---------- QUOTED PASSAGE ----------
Bandit
Lites supplies McFly Arena tour
Bandit Lites UK supplied
lighting equipment and crew to Production North for
the recent McFly “Greatest Hits” arena
tour, which featured a striking lighting and visual
design by Dan Hardiman.
Bandit has serviced
McFly since 2004, and Bandit UK’s Chief Executive,
Lester Cobrin comments, “We are very fortunate
to get the opportunity to work with McFly and their
entire production team each year. Under the direction
of Prod North’s Iain Whitehead and LD Dan Hardiman
you can tell that all parties involved take a good
deal of pride in making sure that the final product
is of the highest quality.”
McFly’s management
and Iain Whitehead all have active input into the
lighting design. It is important to them that each
tour looks and feels completely different from the
last.
---------- DATASET ----------
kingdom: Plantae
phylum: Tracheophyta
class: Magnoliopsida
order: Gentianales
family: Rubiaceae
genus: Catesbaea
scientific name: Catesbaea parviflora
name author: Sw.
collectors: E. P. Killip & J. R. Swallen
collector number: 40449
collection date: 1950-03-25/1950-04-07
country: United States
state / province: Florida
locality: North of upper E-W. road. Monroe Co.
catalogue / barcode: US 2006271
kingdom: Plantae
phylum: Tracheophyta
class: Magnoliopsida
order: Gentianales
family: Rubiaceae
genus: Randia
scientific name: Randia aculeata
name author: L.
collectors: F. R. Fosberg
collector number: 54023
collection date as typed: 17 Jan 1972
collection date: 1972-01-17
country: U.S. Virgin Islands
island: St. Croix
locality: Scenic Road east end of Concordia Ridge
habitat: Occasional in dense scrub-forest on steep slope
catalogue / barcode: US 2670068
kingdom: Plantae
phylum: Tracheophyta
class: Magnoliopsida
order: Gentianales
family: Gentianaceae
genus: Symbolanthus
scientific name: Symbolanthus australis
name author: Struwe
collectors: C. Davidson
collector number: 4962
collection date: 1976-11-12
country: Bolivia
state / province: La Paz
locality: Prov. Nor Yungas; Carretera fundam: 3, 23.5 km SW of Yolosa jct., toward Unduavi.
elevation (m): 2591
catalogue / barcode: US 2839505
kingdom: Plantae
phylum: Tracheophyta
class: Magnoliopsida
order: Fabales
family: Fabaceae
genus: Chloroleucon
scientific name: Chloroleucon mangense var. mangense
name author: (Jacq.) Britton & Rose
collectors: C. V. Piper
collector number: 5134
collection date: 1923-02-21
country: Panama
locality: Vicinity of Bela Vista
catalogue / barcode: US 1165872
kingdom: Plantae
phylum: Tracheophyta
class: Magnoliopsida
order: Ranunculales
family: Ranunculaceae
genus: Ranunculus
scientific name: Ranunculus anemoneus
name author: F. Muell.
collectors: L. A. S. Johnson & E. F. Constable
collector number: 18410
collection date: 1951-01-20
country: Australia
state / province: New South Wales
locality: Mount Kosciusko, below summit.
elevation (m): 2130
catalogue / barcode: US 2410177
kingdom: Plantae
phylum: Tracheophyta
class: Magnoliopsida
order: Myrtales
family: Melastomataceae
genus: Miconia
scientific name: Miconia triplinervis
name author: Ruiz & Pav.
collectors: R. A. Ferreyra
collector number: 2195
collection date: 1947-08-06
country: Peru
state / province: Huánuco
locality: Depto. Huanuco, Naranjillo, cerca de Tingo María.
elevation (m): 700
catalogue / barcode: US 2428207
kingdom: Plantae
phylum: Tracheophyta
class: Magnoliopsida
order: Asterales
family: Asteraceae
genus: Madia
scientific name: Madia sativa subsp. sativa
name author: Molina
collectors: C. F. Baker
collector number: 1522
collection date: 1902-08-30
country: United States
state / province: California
----------
INSTRUCTIONS:
1. Answer these questions from the article on the McFly arena tour:
(a) Who created the lighting and visual design for the tour?
(b) Since what year has Bandit serviced McFly?
(c) Who is Bandit UK's Chief Executive?
2. Translate this sentence from the article on the McFly arena tour into French: "McFly’s management and Iain Whitehead all have active input into the lighting design."

RESPONSES TO THE TASKS:
1.
(a) Dan Hardiman
(b) 2004
(c) Lester Cobrin

2. La direction de McFly et Iain Whitehead participent tous activement à la conception de l'éclairage.